Blog

freun.de > Aktuelles > Paddler der Kanufreizeit glücklich zuhause angekommen

Paddler der Kanufreizeit glücklich zuhause angekommen

Eine erlebnisreiche Tour auf Werra und Weser

… zwischen Eschwege und Bodenwerder liegt hinter den 21 Jugendlichen und 8 Teamern, die vom 30.06. bis 14.07. gemeinsam unterwegs waren. Und noch nie seit der ersten Tour 2014 war das Wetter so gut, was der Stimmung und dem Programm gut tat!
In einem Tagebuch haben die Jugendlichen ihre Erlebnisse festgehalten. Klicke auf „mehr“, um es zu lesen.

weitere Bilder sind auf der Homepage unter dem Reiter „Fotos“ zu finden

Tag 1, Samstag, 30.06.
Liebes Tagebuch,
heute hat das Abenteuer Kanufreizeit 2018 endlich gestartet. Nach der Terrislastigen ??? Zugfahrt haben wir in Eschwege beim Kanu-Club die Zelte das erste Mal aufgebaut und uns alle kennen gelernt. Am Anfang wurden die Zeltgruppen eingeteilt, und zwar in die Muffins, Schnecken und Bulldoggen.
Tag 2, Sonntag, 01.07.
Heute Morgen wurden wir erst einmal ganz früh geweckt, zur Freude aller „Teilis“. Gleich nach dem Frühstück wurden wir mit unserem Bulli stromaufwärts der Werra nach Wanfried gebracht. Nach einer kurzen Einweisung ins Kanufahren ging es auch schon los. Wir haben uns alle in die Boote und in „Päckchen“ aufgeteilt (drei Gruppen je drei Boote) und sind dann ca. 6 km ohne Gepäck nach Eschwege gepaddelt.
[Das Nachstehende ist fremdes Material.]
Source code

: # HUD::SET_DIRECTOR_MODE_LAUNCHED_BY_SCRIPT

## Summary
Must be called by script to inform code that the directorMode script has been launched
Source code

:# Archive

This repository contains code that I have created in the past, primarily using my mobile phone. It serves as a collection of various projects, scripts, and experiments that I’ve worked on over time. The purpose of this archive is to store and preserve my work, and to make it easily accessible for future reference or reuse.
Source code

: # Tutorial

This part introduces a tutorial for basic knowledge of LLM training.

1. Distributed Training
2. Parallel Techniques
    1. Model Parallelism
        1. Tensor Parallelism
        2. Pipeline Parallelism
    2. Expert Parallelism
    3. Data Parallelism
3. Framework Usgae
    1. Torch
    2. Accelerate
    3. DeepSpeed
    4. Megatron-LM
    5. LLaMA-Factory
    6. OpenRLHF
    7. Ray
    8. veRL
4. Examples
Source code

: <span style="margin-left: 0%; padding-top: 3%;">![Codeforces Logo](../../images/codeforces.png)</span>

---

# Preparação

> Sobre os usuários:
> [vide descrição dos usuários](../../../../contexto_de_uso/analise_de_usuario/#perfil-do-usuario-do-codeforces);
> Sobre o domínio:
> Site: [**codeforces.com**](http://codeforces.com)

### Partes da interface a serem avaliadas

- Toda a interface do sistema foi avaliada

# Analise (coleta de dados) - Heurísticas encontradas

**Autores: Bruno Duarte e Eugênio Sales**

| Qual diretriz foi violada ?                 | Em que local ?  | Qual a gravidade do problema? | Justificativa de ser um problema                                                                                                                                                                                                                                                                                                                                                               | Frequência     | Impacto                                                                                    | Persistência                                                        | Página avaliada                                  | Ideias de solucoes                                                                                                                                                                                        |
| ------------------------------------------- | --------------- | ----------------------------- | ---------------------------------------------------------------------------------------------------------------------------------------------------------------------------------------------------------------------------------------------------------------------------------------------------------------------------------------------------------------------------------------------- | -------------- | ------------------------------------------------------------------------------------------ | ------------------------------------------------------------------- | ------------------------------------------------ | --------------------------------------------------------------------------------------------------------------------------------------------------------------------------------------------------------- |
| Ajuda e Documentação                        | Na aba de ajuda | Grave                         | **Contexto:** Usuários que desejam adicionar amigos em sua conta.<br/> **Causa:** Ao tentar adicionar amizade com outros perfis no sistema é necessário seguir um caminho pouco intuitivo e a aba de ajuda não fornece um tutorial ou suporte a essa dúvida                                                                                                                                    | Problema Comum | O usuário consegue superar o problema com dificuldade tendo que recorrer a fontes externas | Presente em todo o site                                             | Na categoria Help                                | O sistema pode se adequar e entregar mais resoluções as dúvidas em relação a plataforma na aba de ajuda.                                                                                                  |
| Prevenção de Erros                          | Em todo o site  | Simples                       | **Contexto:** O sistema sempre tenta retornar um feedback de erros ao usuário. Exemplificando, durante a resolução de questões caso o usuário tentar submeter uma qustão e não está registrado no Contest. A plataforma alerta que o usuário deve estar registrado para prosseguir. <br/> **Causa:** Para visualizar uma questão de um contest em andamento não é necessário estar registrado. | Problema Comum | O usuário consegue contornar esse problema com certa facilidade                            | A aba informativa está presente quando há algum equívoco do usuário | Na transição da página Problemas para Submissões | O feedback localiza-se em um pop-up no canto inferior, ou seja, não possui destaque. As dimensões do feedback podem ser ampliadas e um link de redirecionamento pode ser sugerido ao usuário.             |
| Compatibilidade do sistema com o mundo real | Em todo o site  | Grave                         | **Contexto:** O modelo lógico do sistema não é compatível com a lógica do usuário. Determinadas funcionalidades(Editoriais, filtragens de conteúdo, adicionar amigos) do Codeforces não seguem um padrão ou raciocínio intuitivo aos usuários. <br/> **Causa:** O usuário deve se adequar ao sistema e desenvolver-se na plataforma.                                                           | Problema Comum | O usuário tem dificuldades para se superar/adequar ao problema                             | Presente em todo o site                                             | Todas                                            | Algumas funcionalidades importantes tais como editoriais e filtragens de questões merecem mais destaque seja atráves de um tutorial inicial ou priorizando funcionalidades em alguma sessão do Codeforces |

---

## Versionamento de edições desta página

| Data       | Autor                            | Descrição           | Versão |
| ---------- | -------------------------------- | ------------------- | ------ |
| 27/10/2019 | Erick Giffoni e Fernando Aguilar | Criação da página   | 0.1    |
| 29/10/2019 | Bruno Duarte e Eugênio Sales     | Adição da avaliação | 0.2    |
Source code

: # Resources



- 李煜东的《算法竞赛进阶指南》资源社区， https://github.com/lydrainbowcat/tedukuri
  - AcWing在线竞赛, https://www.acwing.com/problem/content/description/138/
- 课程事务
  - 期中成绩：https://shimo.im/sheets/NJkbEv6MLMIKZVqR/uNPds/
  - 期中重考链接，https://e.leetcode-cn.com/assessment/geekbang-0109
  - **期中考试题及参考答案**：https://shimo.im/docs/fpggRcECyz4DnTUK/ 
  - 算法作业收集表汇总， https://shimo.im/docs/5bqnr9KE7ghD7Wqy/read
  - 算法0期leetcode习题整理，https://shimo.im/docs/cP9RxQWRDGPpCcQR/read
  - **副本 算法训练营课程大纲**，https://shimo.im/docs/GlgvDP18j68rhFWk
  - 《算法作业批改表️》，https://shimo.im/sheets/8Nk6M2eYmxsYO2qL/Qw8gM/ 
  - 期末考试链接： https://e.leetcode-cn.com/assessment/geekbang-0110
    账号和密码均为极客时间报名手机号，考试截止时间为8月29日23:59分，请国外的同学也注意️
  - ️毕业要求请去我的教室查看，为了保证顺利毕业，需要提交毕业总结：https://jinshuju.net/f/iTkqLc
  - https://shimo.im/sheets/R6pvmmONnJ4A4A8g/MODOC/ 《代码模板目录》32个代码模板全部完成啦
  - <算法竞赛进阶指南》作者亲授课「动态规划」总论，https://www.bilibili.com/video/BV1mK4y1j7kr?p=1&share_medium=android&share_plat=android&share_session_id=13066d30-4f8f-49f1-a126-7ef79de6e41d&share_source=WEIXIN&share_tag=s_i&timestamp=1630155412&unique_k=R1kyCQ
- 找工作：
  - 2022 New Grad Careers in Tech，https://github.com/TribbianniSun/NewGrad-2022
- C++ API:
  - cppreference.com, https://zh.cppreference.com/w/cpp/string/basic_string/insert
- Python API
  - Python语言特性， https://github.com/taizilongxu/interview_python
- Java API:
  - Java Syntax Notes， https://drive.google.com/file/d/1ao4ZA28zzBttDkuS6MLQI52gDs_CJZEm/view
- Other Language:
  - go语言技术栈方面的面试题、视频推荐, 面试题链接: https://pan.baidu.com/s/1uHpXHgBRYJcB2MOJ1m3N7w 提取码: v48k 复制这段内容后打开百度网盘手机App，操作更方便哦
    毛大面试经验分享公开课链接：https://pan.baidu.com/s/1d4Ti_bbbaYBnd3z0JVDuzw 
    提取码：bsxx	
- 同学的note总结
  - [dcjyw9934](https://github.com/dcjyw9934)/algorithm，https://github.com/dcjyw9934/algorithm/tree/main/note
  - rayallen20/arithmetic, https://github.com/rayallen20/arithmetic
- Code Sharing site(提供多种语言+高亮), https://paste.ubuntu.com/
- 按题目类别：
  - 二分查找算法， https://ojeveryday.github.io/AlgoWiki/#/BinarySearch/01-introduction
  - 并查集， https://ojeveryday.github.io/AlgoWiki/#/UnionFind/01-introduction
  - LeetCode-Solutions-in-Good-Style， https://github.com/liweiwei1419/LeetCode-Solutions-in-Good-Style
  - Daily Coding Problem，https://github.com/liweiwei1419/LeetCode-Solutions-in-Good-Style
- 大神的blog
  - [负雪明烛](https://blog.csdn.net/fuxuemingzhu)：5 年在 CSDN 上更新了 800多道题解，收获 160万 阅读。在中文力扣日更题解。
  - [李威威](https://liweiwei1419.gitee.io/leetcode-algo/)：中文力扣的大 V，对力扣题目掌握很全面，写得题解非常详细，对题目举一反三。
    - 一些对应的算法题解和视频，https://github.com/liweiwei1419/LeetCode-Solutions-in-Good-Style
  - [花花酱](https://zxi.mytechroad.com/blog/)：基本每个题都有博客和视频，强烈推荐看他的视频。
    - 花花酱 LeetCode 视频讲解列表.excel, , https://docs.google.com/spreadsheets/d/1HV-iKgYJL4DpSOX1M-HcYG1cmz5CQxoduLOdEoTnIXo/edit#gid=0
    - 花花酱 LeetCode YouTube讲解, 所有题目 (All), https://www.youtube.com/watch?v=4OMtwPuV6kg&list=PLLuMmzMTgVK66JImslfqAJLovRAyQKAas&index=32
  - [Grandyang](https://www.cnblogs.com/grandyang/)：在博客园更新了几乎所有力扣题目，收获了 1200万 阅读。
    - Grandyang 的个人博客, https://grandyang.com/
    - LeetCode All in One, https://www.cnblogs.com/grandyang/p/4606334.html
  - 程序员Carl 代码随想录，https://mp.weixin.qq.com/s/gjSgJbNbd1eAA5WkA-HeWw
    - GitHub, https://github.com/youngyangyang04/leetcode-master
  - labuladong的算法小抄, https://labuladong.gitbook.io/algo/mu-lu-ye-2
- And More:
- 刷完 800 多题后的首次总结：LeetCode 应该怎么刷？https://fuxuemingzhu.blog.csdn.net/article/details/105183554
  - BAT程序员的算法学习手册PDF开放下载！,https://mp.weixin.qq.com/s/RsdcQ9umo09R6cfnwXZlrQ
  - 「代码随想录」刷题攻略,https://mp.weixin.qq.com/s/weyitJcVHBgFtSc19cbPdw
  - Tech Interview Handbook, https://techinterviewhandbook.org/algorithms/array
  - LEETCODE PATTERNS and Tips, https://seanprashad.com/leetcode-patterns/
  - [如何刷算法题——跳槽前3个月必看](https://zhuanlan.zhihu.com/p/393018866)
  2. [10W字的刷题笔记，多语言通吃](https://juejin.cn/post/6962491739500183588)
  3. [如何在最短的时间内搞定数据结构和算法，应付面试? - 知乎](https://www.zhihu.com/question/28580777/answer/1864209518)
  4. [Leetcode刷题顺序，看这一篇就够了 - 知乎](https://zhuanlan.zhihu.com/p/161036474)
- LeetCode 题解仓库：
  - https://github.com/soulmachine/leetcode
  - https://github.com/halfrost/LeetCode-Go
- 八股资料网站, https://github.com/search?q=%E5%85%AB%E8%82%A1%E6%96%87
Nach einer kurzen Pause haben wir dort ein Kentertraining gemacht, bei dem zunächst alle Neulinge Baden gehen durften. Abgesehen von ein paar Anfangsproblemen des Rettungsteams mit dem Bergen des gekenterten Bootes im Kampf gegen den Wind, ging alles gut.
Tag 3, Montag, 02.07.
Heute sind wir die erste richtige Strecke gepaddelt. Es war anstrengender, als gedacht, besonders, als wir die Boote über die zwei Wehre tragen mussten. Außerdem sind wir auch das erste Mal in der richtigen Päckchenaufteilung gepaddelt. Da waren die Ratzupaltuffs, das Päckchen V-MUH und schließlich die Elstern. Deren Name entstand dadurch, dass sie einen vergessenen Stuhl auf ihrem Kanu transportierten und alles mitgenommen haben, was glänzt. Am Abend nach der Strecke wurde die einzige Dusche von sechs Jungs und lautstarker Musik belegt.
Tag 4, Dienstag, 03.07.
Wir sind in Witzenhausen angekommen und dort hatten wir Luxustoiletten! An diesem Tag hatte auch Coco Geburtstag und am Abend, als wir wieder im Zelt saßen und sangen, ist ein Mann zu uns ins Zelt gekommen und hat mitgesungen. Er kam von der coolen Seniorengruppe Nebenan, die BBQ hatten. Die Lauchcremesuppe, die es an diesem Abend gab, war meiner Meinung nach das beste Essen auf der Kanufreizeit bis jetzt.
Tag 5, Mittwoch, 04.07.
Mann, heute war mal wieder ein richtig geiler Tag, aber mal ehrlich… zwar waren die 24 Kilometer, die wir nach Hannoversch-Münden gepaddelt sind mega anstrengend, da wir kaum Strömung hatten, aber dafür kamen wir durch eine Schwallstrecke (wo manche erstmal ausgestiegen sind und Blumen gepflückt haben) und wir konnten während der Pause schwimmen gehen. Sarah hat sich dabei aber leider am Fuß verletzt, das war nicht so gut.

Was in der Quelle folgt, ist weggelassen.